I agree with the proposed direction to add init?(validating:as:) to the standard library, and I think the rationale given passes the bar we've previously stated for additions to the standard library (namely: "It is possible to compose it using existing public API, but only at the cost of extra memory copies and allocations. The standard library is uniquely positioned to implement this functionality in a performant way."). I also agree that separate APIs for input validation (rather than validation-as-part-of-initialization) as well as normalization are properly separate topics that can be separated from this proposal.
As to fit with the Swift standard library, however, I would echo @wadetregaskis's concern about adding additional overloads, particularly with respect to the convenience API init?(validatingAsUTF8:). If this API were a standalone proposal, I do not think the justification that there are a lot of overloads and, thus with the most appropriate being hard to find, adding this one to make it easier to pick out from the bunch would pass muster. Indeed, it is adding to the very problem that it is purportedly trying to alleviate. It calls to mind that phrase from Virgil's Aeneid (XII:45): aegrescitque medendo ("and by the remedy he grows sicker").
I am also concerned that the distinction between the new init?(validatingAsUTF8:) and the now to-be-deprecated init?(validatingUTF8:) is entirely too subtle. Leaving the word "as" to be the user-visible distinguishing mark between the old and new APIs which have a difference in expectation with regard to nul-termination does not strike me as a principled move here; instead, I'd think that the resulting set of String APIs would be more coherent if this proposal added only init?(validating:as:) APIs—including versions that take CChar—and renamed the existing init?(validatingUTF8:).

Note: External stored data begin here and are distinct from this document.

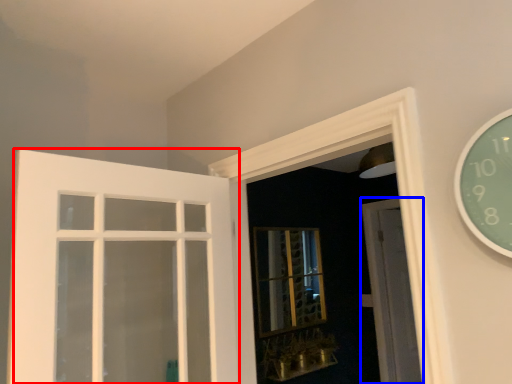
Question: Which object is further to the camera taking this photo, door (highlighted by a red box) or door (highlighted by a blue box)?

Choices:
 (A) door
 (B) door

Answer: (B)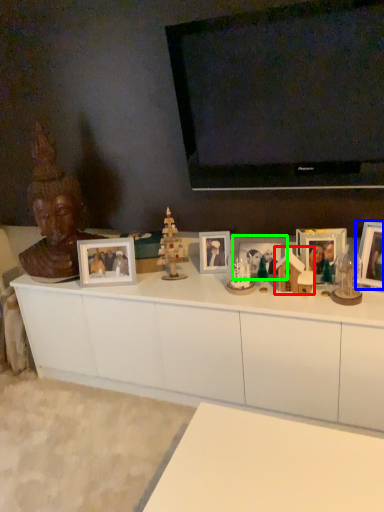
Question: Considering the real-world distances, which object is closest to toy (highlighted by a red box)? picture frame (highlighted by a blue box) or picture frame (highlighted by a green box).

Choices:
 (A) picture frame
 (B) picture frame

Answer: (B)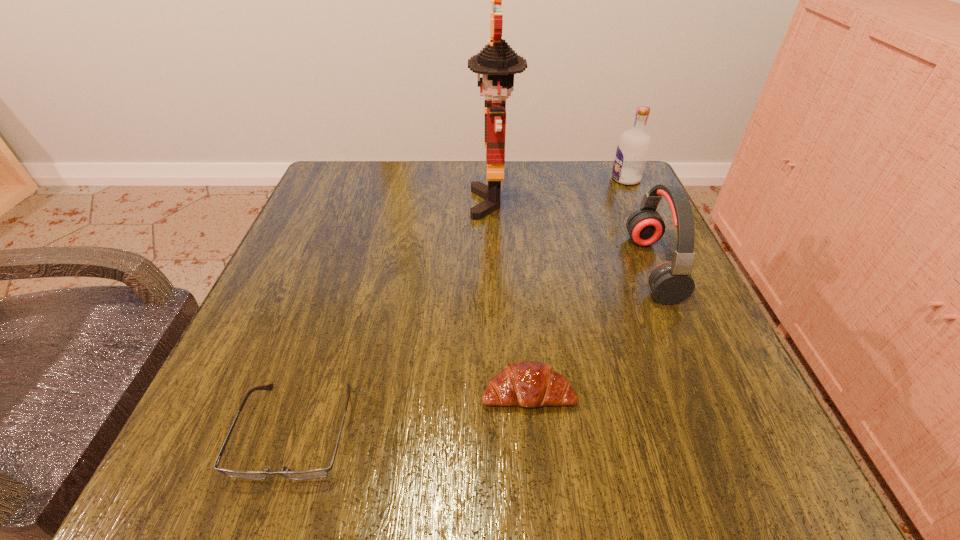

Regarding the overload that takes CChar elements: the rationale that there would be ambiguity if an overload that takes some Sequence<CChar> is used on platforms where CChar is aliased to UInt8 seems solvable to me in ways other than restricting to UnsafeBufferPointer<CChar>:
- Such an overload could be
#if'd such that it is present only on platforms that alias CChar to Int8
- Such an overload could instead be written to take
some Sequence<Int8> so that the same functionality is present on all platforms regardless of what CChar is aliased to
- Such an overload could be designated
@_disfavoredOverload
It may still be the case that, of all these alternatives, restricting to UnsafeBufferPointer is the best, but the proposal does not make the case.
Regarding the renamed init?(validatingCString:), a small nit and a suggestion:
The nit: the internal parameter name isn't part of the API, but many years ago I commented on the standard library spelling of nul to indicate the NUL character and was told that this was indeed the intended house style; it is inconsistent therefore that this proposal adopts the spelling nullTerminatedCodeUnits.
The suggestion: The renamed API nowhere tells us that it's validating the input as UTF-8: the proposed renaming adds the crucial detail about nul-termination but then loses the detail about encoding. The existing String API includes the property utf8CString (full disclosure: I was the one who wrote the proposal to rename nulTerminatedUTF8CString to its present name) and I think it would be cromulent to parallel that here: init?(validatingUTF8CString:).